Upon graduating high school Aminata moved to the United States in 1984, to pursue her college education. She received a bachelor's degree from Berea College in physical education and psychology, and a master's degree in Clinical Psychology from Eastern Kentucky University. While pursuing her academic goals, Aminata became actively involved on the community level, promoting the arts through Kentucky through affiliation with numerous groups ranging from the Nia African Day Camp to the Governor's Scholar's Program. She also danced as a company member with Syncopated Inc. in Lexington, KY.
After working at Eastern Kentucky University for a year she left for the Washington D.C.-Baltimore area in 1992 to pursue her dance work more intensively. There she promoted the arts as a program director for a performing arts program, and danced as a company member with the Sankofa Dance Theater, a traditional African drum and dance performance group in Baltimore, Maryland. She further promoted African American dance culture on an individual basis through the Baltimore-Washington D.C. area, teaching numerous dance workshops for young and old alike. While in Baltimore, she joined forces with Kay Lawal (actress/comedian) and Nataska Hasan Hummingbird (singer) and started presenting healing-through-the-arts programs for women.
In a visit to Suriname, in 1996, she was instructed by her family in ritual ceremony to take the message of healing through dance to the community. Upon return she received a scholarship to study arts as a tool for addressing community issues with the Urban Bush Women. Aminata Baruti returned to the Kentucky region in 1997, initially as Program Coordinator of the Martin Luther King, Jr. Cultural Center at the University of Kentucky. Since joining the University of Kentucky she has obtained a second master's degree in medical anthropology, serves as an adjunct faculty in the college of social work, and is pursuing her doctoral degree in anthropology on a full time basis.
Since her return to Lexington, Kentucky she has been active in presenting African and African American dance forms and culture in the university, public schools, and local communities throughout Kentucky. She has also served as the artist consultant for the Community Involvement Team, which is comprised of local community empowerment centers. She has merged her anthropological work with her dance work and her spirit of community activism.
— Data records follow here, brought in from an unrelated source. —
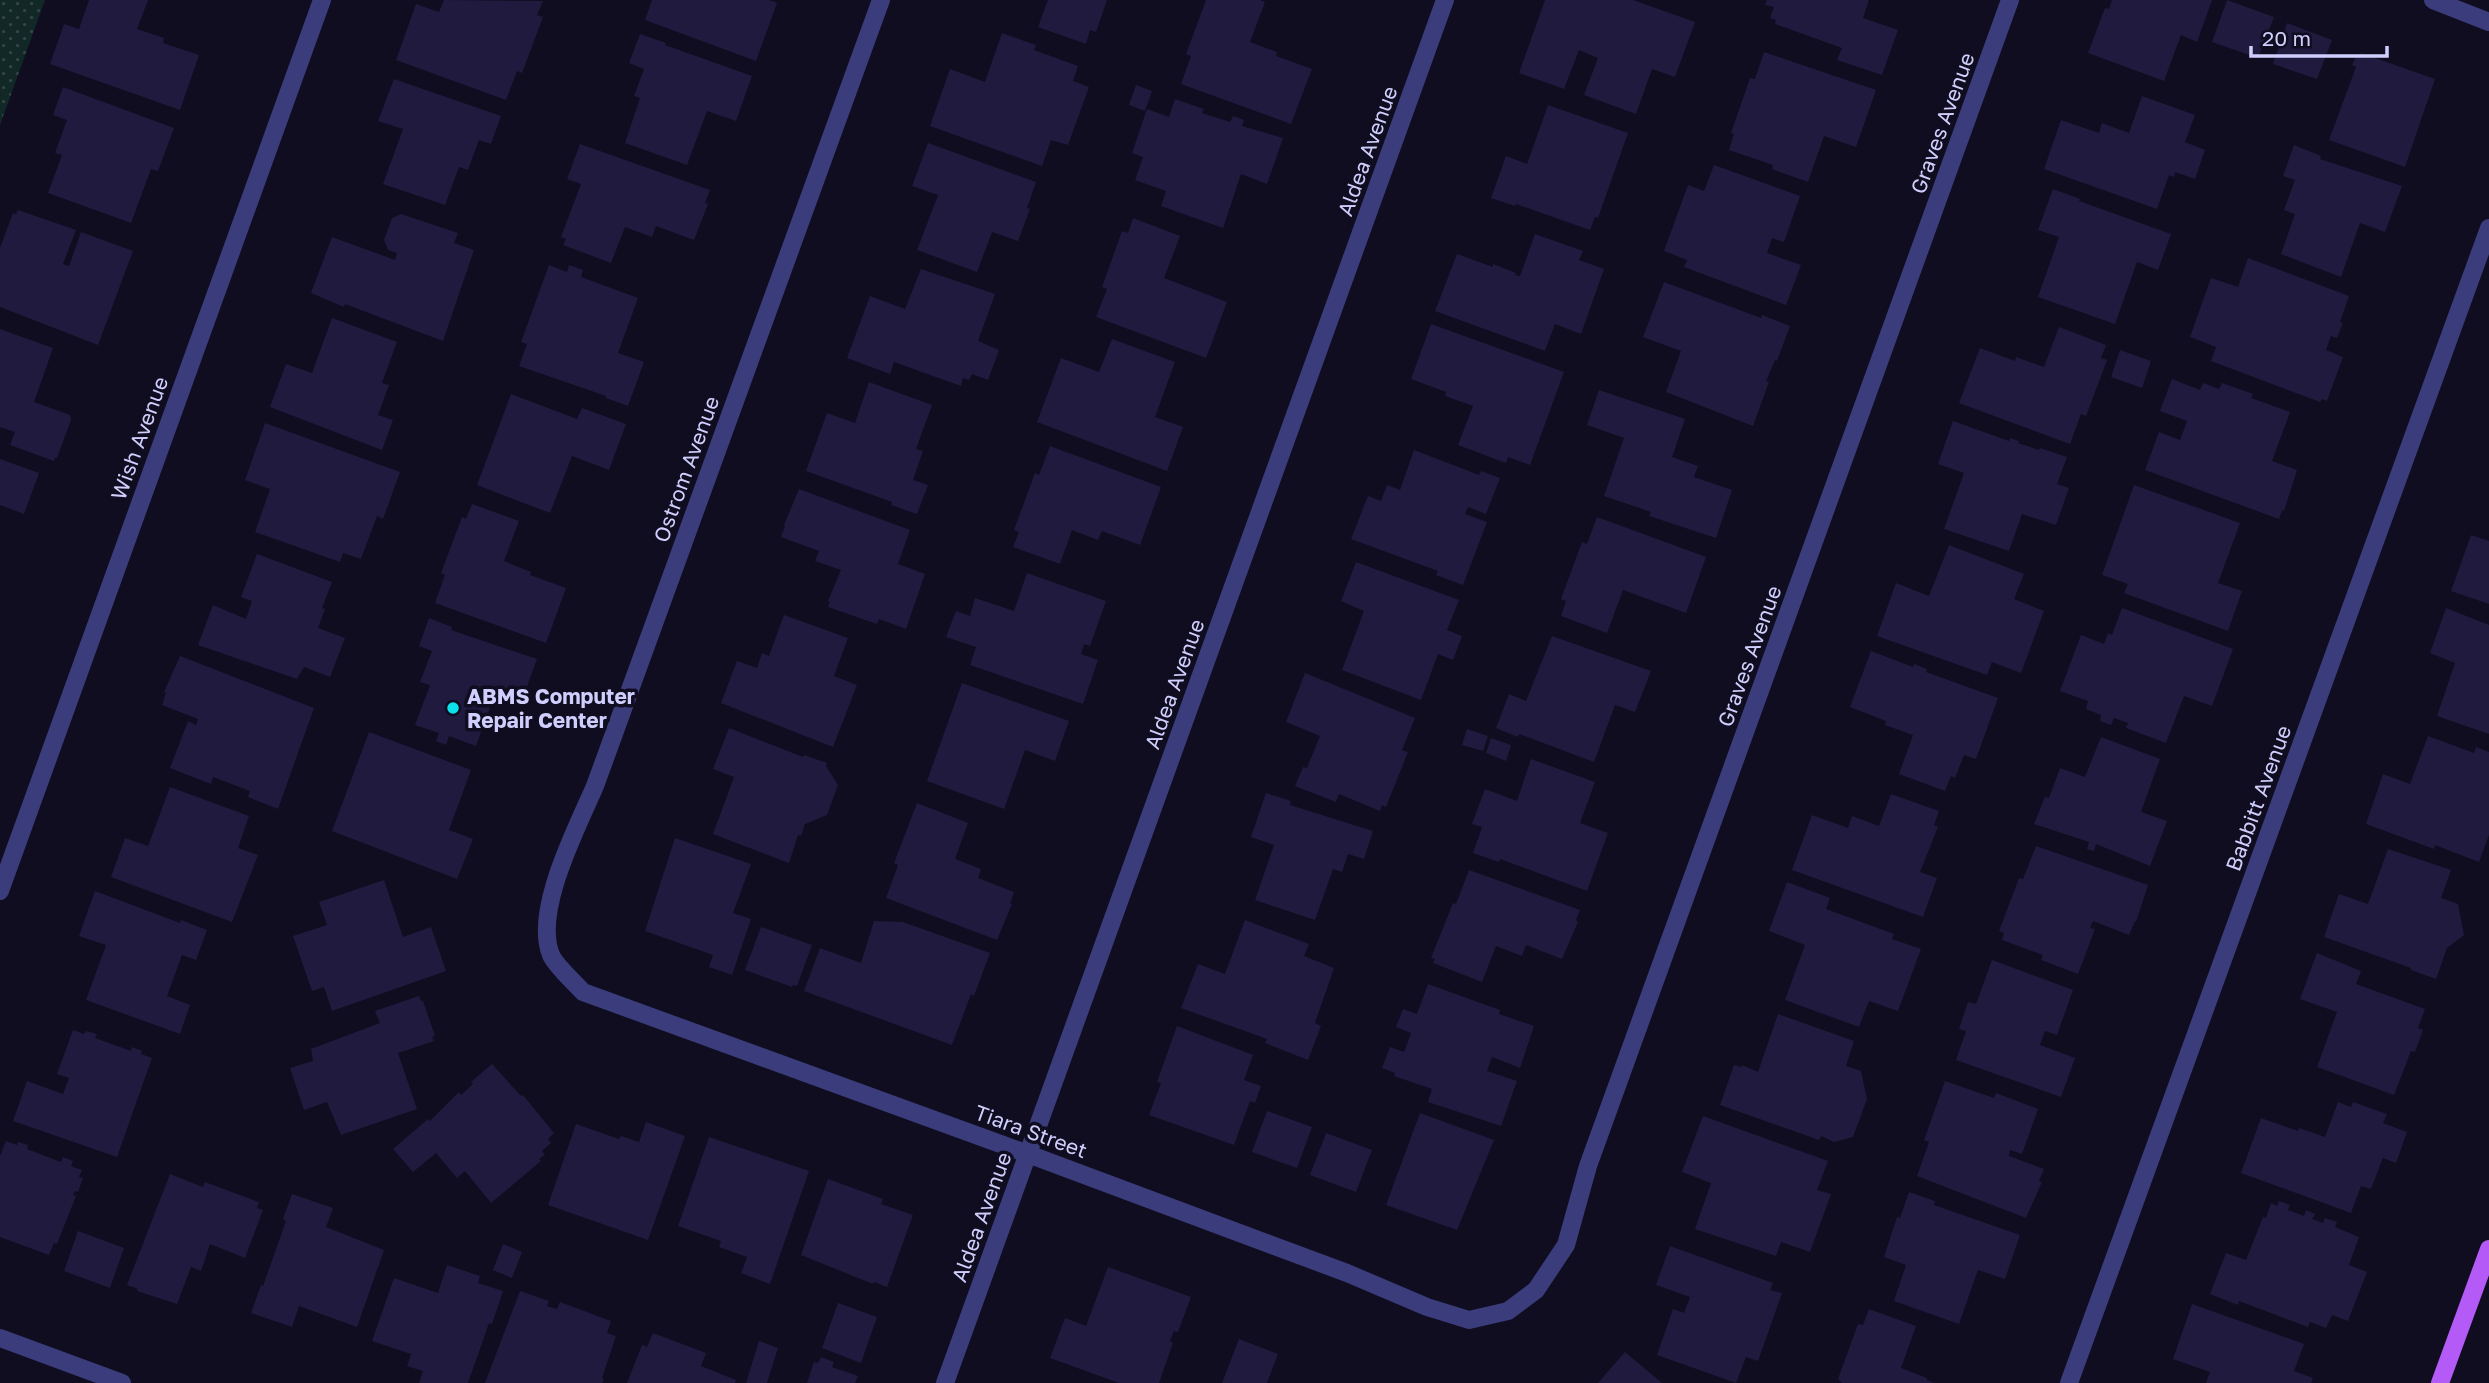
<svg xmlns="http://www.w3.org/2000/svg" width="2489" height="1383" font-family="'Golos Text',sans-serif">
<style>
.grass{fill:url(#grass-dots)}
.building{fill:#201a3f}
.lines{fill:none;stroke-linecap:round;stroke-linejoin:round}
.minor{stroke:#3b3c7c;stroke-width:18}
.major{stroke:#b45af7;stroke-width:18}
.poi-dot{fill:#0be1eb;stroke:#0f0d1f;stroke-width:2.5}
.labels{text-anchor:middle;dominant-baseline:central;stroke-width:7;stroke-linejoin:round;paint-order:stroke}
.street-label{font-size:21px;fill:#d0cefd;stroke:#0f0d1f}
.poi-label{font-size:21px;font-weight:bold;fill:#d0cefd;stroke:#0f0d1f;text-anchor:start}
</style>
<defs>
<pattern id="grass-dots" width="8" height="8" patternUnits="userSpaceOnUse" patternTransform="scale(1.75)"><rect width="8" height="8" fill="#112826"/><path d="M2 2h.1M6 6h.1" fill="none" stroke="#334646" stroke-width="1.8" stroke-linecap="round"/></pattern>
</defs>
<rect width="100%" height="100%" fill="#0f0d1f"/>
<!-- grass -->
<path class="grass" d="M0 0H45L0 125Z"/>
<!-- building -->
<path class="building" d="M89 0H148L137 29 164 38 163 43 199 55 180 110 50 64 64 24 79 29Z
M444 0 543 1 537 15 543 17 522 73 517 71 506 100 396 60 416 4 439 12Z
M652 0H769L777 3 756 61 645 20Z
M1048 0H1107L1096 32 1090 30 1086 44 1038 27Z
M1206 0H1260L1265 2 1250 42 1277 52 1276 56 1312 69 1291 124 1181 84 1191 56 1186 54Z
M1545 0H1633L1695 22 1675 77 1652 69 1636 114 1584 95 1598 58 1579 50 1564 89 1519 73Z
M1767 0H1869L1863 18 1898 30 1882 75 1837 60 1842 48 1775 24 1776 20 1770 18 1774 7 1765 5Z
M2112 0H2212L2197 42 2181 35 2164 81 2088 53 2105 8 2109 9Z
M2227 0 2274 17 2258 58 2212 42Z
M2287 23 2332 40 2317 79 2273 64Z
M1002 33 1036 45 1034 50 1078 66 1073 81 1089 87 1068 145 1051 140 1042 166 930 126 950 69 985 82Z
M640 34 666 43 665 45 752 76 736 121 707 111 687 165 625 143 640 98 634 96 644 69 629 63Z
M1764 52 1876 90 1856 147 1824 136 1808 182 1772 169 1773 165 1729 150 1734 134 1731 133 1750 78 1755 79Z
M2361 53 2435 79 2405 167 2329 140 2356 67 2352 65 2356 56 2360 57Z
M394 79 501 116 491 144 479 140 468 170 459 167 445 205 383 184 403 129 378 121Z
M1136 85 1152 91 1145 111 1129 105Z
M63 87 174 128 158 171 151 169 131 223 48 193 62 155 55 153 67 120 53 115Z
M2142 96 2195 115 2185 142 2205 150 2195 179 2175 172 2174 177 2169 175 2157 209 2044 169 2061 120 2099 133 2102 123 2129 133Z
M1175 99 1204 109 1202 113 1230 122 1233 116 1244 120 1242 126 1283 138 1267 184 1241 174 1223 228 1161 206 1166 191 1135 180 1143 157 1132 153 1147 109 1169 117Z
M1548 105 1628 133 1598 218 1595 217 1590 230 1516 204 1515 206 1491 198 1506 156 1527 164Z
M928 143 1036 182 1027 208 1030 209 1018 241 992 232 977 272 917 250 938 195 912 186Z
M580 144 710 190 705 203 708 204 694 240 656 226 652 237 625 227 611 263 563 245 566 239 561 237 581 184 567 179Z
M2294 145 2321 156 2320 159 2402 186 2385 232 2360 223 2341 277 2281 254 2295 214 2284 210 2295 180 2283 176Z
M1714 165 1800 196 1784 242 1772 238 1767 253 1801 265 1786 305 1684 267 1687 260 1664 251 1688 185 1704 191Z
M2053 189 2080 199 2079 201 2171 234 2158 270 2137 262 2115 324 2038 297 2059 237 2038 230Z
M18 210 76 230 63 264 69 266 81 232 133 251 98 345 0 307V248L13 213 16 214Z
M401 214 458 233 454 243 474 250 443 341 345 304 344 307 311 293 332 237 395 260 397 253 388 250 384 240 392 218Z
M1133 218 1180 236 1164 278 1227 302 1206 358 1096 317 1107 289 1102 287 1122 231 1128 233Z
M1535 234 1583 251 1579 260 1604 269 1581 334 1555 324 1545 351 1435 311 1457 254 1493 267V264L1516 273 1515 275 1520 276Z
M2248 258 2349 296 2340 322 2343 323 2337 338 2331 336 2326 350 2343 357 2327 401 2322 399 2320 402 2211 361 2216 347 2190 337 2211 278 2238 287Z
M549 265 567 272 569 265 583 270 581 277 638 298 618 353 644 362 628 406 606 398V396L519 366 527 344 521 342Z
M921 269 995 294 978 341 999 350 988 380 972 374 969 380 963 378 961 386 894 362 890 374 847 358 870 296 905 309Z
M1664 282 1761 318 1762 315 1790 326 1777 361 1775 360 1766 381 1769 382 1753 426 1666 392 1681 351 1643 337Z
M332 318 397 342 382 383 389 385 378 415 393 420 382 450 270 407 286 364 312 373Z
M1431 324 1564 372 1530 465 1508 457 1506 463 1458 445 1473 406 1445 396 1446 392 1411 379Z
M2059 327 2106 345 2101 358 2107 360 2086 416 2081 414 2070 444 1959 403 1980 348 2015 361 2016 357 2044 367Z
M0 329 53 348 34 402 70 415 71 420 57 458H55L54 461 10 445 15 432 0 427Z
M1112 339 1175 362 1155 417 1183 427 1167 471 1037 422 1061 358 1099 372Z
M2120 350 2151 361 2142 388 2111 377Z
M2172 379 2200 390 2203 383 2219 389 2222 383 2253 394 2251 398 2290 412 2272 461 2297 470 2284 511 2282 510 2279 519 2145 470 2159 432 2180 440 2187 421 2160 411Z
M869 382 932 405 916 449 923 451 913 480 928 485 917 514 891 505 892 502 806 471 827 413 855 423Z
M1599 390 1685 419 1672 457 1698 466 1694 477 1732 490 1716 538 1649 516 1651 512 1604 496 1624 438 1587 425Z
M511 394 577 419 582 408 626 424 609 470 572 456 550 513 477 485Z
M1953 421 2009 441 2010 438 2019 441 2018 443 2039 450 2040 448 2067 457 2057 484 2069 488 2056 525 2022 514 2009 551 1944 529 1964 473 1938 464Z
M265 423 400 472 383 519 377 516 361 559 343 553 340 562 255 532 270 489 245 480Z
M1050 446 1161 487 1140 545 1102 531 1098 540 1072 530 1060 564 1013 547 1019 532 1014 530 1035 473 1039 475Z
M1414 450 1479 475 1481 471 1500 478 1486 514 1468 507 1465 514 1487 522 1463 585 1436 575 1438 571 1351 539 1368 496 1381 501 1387 485 1400 490Z
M0 459 39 473 24 514 0 505Z
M2134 485 2240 523 2218 583 2242 591 2228 631 2124 593 2128 584 2102 575Z
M799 489 910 530 898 564 925 574 906 629 879 619 877 624 828 607 830 602 828 601 841 570 815 561 819 551 781 537 785 526 784 525Z
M472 504 519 521 504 561 531 572 530 575 566 588 546 643 435 603 445 575 441 573 462 517 466 519Z
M1597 517 1706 557 1686 613 1623 590 1607 633 1561 616 1566 601 1561 599 1582 542 1587 544Z
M2471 535 2489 541V604L2451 591Z
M1949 545 2024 574 2014 599 2044 611 2021 673 1992 662 1987 675 1877 636 1896 583 1929 596Z
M257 554 332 582 322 608 325 609 318 628 345 638 330 677 304 667 297 679 198 645 213 605 246 619 252 601 241 597Z
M1356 562 1459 600 1447 630 1462 636 1453 660 1438 654 1421 700 1342 670 1364 611 1341 601Z
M1027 573 1106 601 1090 646 1084 644 1081 654 1098 660 1083 704 970 665 976 647 946 637 956 611 970 616 975 598 1014 611Z
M2122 608 2233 649 2212 706 2184 696 2166 743 2126 728 2128 723 2114 718 2111 725 2100 721 2101 715 2086 709 2088 701 2060 691 2081 635 2104 644 2108 633 2112 635Z
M2446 608 2489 625V734L2437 716 2455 663 2430 653Z
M784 615 848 638 834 676 857 685 833 747 721 703 737 661 757 668 762 653 769 656Z
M429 618 452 627 451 630 537 659 521 703 495 694 476 746 449 736 446 745 436 741 439 733 415 725 430 685 420 682 432 651 419 646Z
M1552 636 1651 671 1635 712 1615 705 1594 762 1519 734 1518 737 1496 728 1509 694 1526 701Z
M1871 651 1913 667 1914 664 1927 669 1926 672 1998 698 1976 759 1964 755 1955 778 1951 776 1945 791 1899 774 1913 735 1885 725 1886 721 1850 707Z
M180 656 314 708 278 809 248 797 250 791 213 777 211 784 170 768 188 721 196 725 198 719 162 705 166 693 164 692Z
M1305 673 1415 718 1402 750 1408 752 1386 807 1382 805 1380 811 1339 794 1336 802 1295 786 1303 767 1307 768 1320 736 1286 722Z
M962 683 1069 721 1055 761 1025 750 1004 809 927 781Z
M729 728 803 757 804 755 827 763 826 766 838 785 827 815 805 824 801 836 798 835 789 863 713 834 734 777 713 769Z
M1467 729 1488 736 1483 751 1462 745Z
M369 732 471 770 449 830 473 839 457 879 332 831Z
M2428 736 2474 753 2476 747 2489 752V835L2479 862 2435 845 2434 849 2366 824 2383 774 2410 784Z
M2101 737 2160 759 2141 812 2167 821 2150 866 2096 844 2094 851 2087 849 2089 842 2034 824 2045 797 2049 798 2060 768 2085 777Z
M1491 738 1511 745 1506 761 1486 753Z
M1531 759 1595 782 1580 823 1608 833 1587 891 1500 859 1499 862 1473 853 1482 827 1472 824 1485 789 1517 801Z
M170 787 249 816 238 848 258 855 232 922 111 877 125 838 148 846Z
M1266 793 1291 801 1290 805 1373 831 1364 859 1348 854 1342 872 1333 869 1315 920 1255 900 1274 845 1251 837Z
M1891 794 1939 811 1934 825 1938 827 1920 872 1937 878 1923 917 1792 870 1812 815 1848 828 1852 816 1879 826Z
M917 803 968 823 955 859 981 869 978 878 1014 892 1010 904H1012L997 940 886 898 898 865 894 863Z
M675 838 751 864 733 913 751 919 732 975 709 967 713 955 645 931Z
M2036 846 2148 885 2136 922 2135 921 2129 935 2093 921 2090 928 2095 929 2078 974 2041 960 2043 955 2002 940 2004 933 1999 931 2019 878 2023 879Z
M2388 849 2451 870 2441 898 2458 904 2464 935 2447 948 2436 979 2411 970V968L2324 937 2339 894 2368 904Z
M1469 870 1580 910 1576 920 1578 922 1562 959 1526 945 1522 956 1496 946 1482 982 1433 963 1435 959 1431 958 1453 903 1456 904Z
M384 880 403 937 431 927 446 971 332 1011 324 987 312 991 293 936 327 925 319 902Z
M1787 882 1830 898 1826 909 1894 934 1892 939 1921 949 1898 1011 1869 1001 1859 1027 1785 1000 1805 945 1769 931Z
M95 891 180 923 181 920 207 930 196 960 182 955 167 996 190 1005 180 1034 86 1000 106 945 79 936Z
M1245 920 1309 944 1304 956 1334 968 1315 1023 1321 1026 1308 1060 1265 1043 1267 1039 1181 1008 1198 964 1225 974Z
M874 921 903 922 990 953 974 996 971 994 952 1045 804 991 820 948 861 963Z
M761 927 812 945 797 986 793 985 792 987 745 970Z
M2317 953 2361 971 2356 984 2425 1009 2418 1028 2423 1030 2415 1052 2411 1051 2394 1095 2317 1067 2337 1012 2300 999Z
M1992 960 2073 990 2057 1035 2045 1031 2040 1045 2075 1058 2061 1097 1956 1060 1966 1031 1959 1029 1968 1002 1976 1004Z
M1428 984 1500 1010 1499 1014 1534 1026 1520 1068 1492 1057 1487 1071 1517 1081 1501 1126 1428 1102 1432 1089 1394 1076 1395 1073 1382 1068 1390 1047 1404 1052 1411 1033 1396 1027 1403 1009 1417 1014Z
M419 996 421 1001H423L435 1036 432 1037 434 1041 398 1053 417 1109 341 1135 327 1102 304 1110 290 1068 313 1061 311 1049 380 1023 375 1011Z
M1778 1014 1854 1041 1846 1066 1861 1071 1867 1099 1853 1137 1834 1142 1821 1136 1819 1140 1720 1105 1734 1065 1742 1067V1065L1758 1072Z
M1177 1026 1253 1055 1244 1080 1261 1086 1255 1103 1250 1101 1234 1145 1149 1115 1161 1083 1157 1082Z
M73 1030 84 1034 86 1031 97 1034 95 1038 131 1051 132 1047 142 1051 141 1054 152 1058 117 1157 13 1121 27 1081 63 1094 69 1078 57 1074Z
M492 1064 521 1096 523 1095 554 1133 548 1139 551 1143 542 1151 545 1155 539 1159 541 1161 491 1203 465 1171 457 1178 436 1153 413 1172 393 1149 428 1119 430 1121 459 1092 461 1095 473 1084 471 1082Z
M1945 1081 1994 1098 1996 1093 2038 1109 2022 1154 2010 1150 2009 1156 2044 1169 2039 1181 2042 1182 2026 1218 1917 1176 1929 1142 1924 1140Z
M2338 1102 2351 1107 2353 1102 2387 1114 2383 1123 2407 1132 2396 1163 2383 1158 2371 1189 2361 1186 2351 1213 2241 1173 2261 1118 2298 1131 2299 1128 2325 1137Z
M1267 1111 1312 1127 1297 1168 1252 1152Z
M1420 1113 1494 1140 1457 1230 1386 1205Z
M1703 1116 1828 1161 1817 1190 1831 1194 1810 1252 1781 1242 1776 1256 1695 1229 1711 1183 1682 1172Z
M646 1122 685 1136 648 1240 548 1205 576 1124 619 1139 621 1136 639 1142Z
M1326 1133 1372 1150 1356 1192 1310 1175Z
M709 1137 809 1171 770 1284 741 1273 747 1257 719 1247 721 1241 678 1226Z
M6 1141 17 1145 18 1142 28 1145 27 1149 61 1162 63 1157 73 1161 71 1166 82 1170 79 1177 83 1178 78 1192 75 1191 73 1195 76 1196 57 1244 54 1243 49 1255 0 1237V1156Z
M170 1174 203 1187 205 1182 259 1202 257 1208 263 1210 245 1258 210 1244 201 1271 191 1267 177 1304 137 1291 138 1289 127 1285Z
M828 1179 883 1199 881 1204 913 1215 887 1287 874 1282 873 1284 801 1255Z
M1909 1192 1935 1201 1934 1205 2020 1235 2005 1279 1978 1270 1959 1324 1894 1301 1906 1265 1884 1257 1897 1217 1900 1218Z
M292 1194 333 1208 326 1227 384 1250 357 1327 299 1306 292 1327 251 1313 261 1285 263 1286 286 1221 283 1219Z
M2279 1201 2290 1205 2288 1210 2304 1216 2306 1210 2315 1214 2312 1219 2323 1223 2325 1218 2337 1222 2335 1227 2359 1237 2349 1265 2367 1272 2348 1321 2332 1315 2326 1328 2310 1322 2308 1327 2239 1301 2238 1305 2210 1294 2226 1253 2246 1260 2263 1217 2266 1218 2271 1203 2277 1206Z
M78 1231 124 1248 110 1288 64 1271Z
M503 1244 522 1252 512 1278 493 1270Z
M1670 1246 1773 1283 1770 1290 1782 1293 1758 1361 1746 1357 1736 1383 1657 1355 1673 1309 1684 1313 1690 1297 1656 1285Z
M447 1265 480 1276 478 1283 503 1291 492 1324 489 1323 468 1383H419L423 1371 407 1366 411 1354 372 1341 394 1278 438 1293Z
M1108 1267 1191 1297 1178 1332 1174 1331 1170 1341 1173 1343 1159 1383H1119L1050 1358 1065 1318 1086 1326Z
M520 1291 549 1301 547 1306 557 1309 560 1302 611 1321 607 1333 616 1336 602 1378 604 1379 602 1383H485Z
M838 1303 877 1317 861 1363 822 1348Z
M2192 1304 2304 1344 2294 1371 2313 1378 2311 1383H2206L2210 1372 2173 1359Z
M1869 1309 1916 1326 1901 1368 1927 1378V1380L1934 1383H1842L1838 1379 1858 1324 1863 1325Z
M653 1333 706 1353 701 1366 736 1380 735 1383H627L642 1345 647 1347Z
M1239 1339 1278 1354 1267 1383H1222Z
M759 1341 778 1348 767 1383H746Z
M1625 1352 1662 1383H1598Z
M821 1357 834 1362 832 1367 858 1376 855 1383H807L814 1362 818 1363Z"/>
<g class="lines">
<!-- minor -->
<path class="minor" d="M881 0 595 786C577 828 533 911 551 955 555 965 574 982 583 992L1028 1154 1347 1273 1427 1307 1469 1320 1508 1311 1536 1290 1566 1245 1588 1166 2010 0
M2433 0 2489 22
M0 891 322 0
M0 1338 122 1383
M945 1383 1445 0
M2069 1383 2489 228"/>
<!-- major -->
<path class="major" d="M2440 1383 2489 1249"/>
</g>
<!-- markers -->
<circle class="poi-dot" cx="453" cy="708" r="7"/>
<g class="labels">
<!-- street labels -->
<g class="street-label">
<text transform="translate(1942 123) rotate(-70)">Graves Avenue</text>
<text transform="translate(1367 151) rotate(-70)">Aldea Avenue</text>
<text transform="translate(139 438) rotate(-70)">Wish Avenue</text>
<text transform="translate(686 469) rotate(-70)">Ostrom Avenue</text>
<text transform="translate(1749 656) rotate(-70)">Graves Avenue</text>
<text transform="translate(1174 684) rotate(-70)">Aldea Avenue</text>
<text transform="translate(2258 798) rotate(-70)">Babbitt Avenue</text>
<text transform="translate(1031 1131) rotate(20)">Tiara Street</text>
<text transform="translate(981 1217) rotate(-70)">Aldea Avenue</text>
</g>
<!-- poi labels -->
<g class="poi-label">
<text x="467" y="696">ABMS Computer<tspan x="467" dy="24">Repair Center</tspan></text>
</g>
</g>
<!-- scale -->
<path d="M2251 46v10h136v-10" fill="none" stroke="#d0cefd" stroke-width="3.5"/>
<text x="2262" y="46" font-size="21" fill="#d0cefd" stroke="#0f0d1f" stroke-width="5" paint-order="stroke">20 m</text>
</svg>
Her latest professional work includes collaborative pieces with the River City Drum Corp from Louisville, choreography for the widely acclaimed theater play Affrilachia by Frank X. Walker, and founding and directing two performance companies. Sabi Diri meaning "knowledge is priceless" in Surinamese, is her multi-ethnic dance company dedicated to displaying and uplifting human and cultural diversity. Spirit Dance Ensemble is her performing ensemble, using life music, song, and dance dedicated to spiritual enlightenment and nourishment.
Aminata received a grant from the Kentucky Foundation for Women to study traditional dance in Suriname. Her study tour in 2002 turned into a full blown cultural exchange program as she brought her Sabi Diri dancers and drummers along to Suriname. Upon hearing about the project Aminata received an additional service learning scholarship to support the community service aspect of the project. In Suriname Aminata and the Sabi Diri Company participated in collaborative arts projects, cultural classes, service projects, presented workshops, and performed on several occasions. Guided by her family she continues her mission: using arts to create and recreate spaces where human dignity, respect, and understanding can flourish.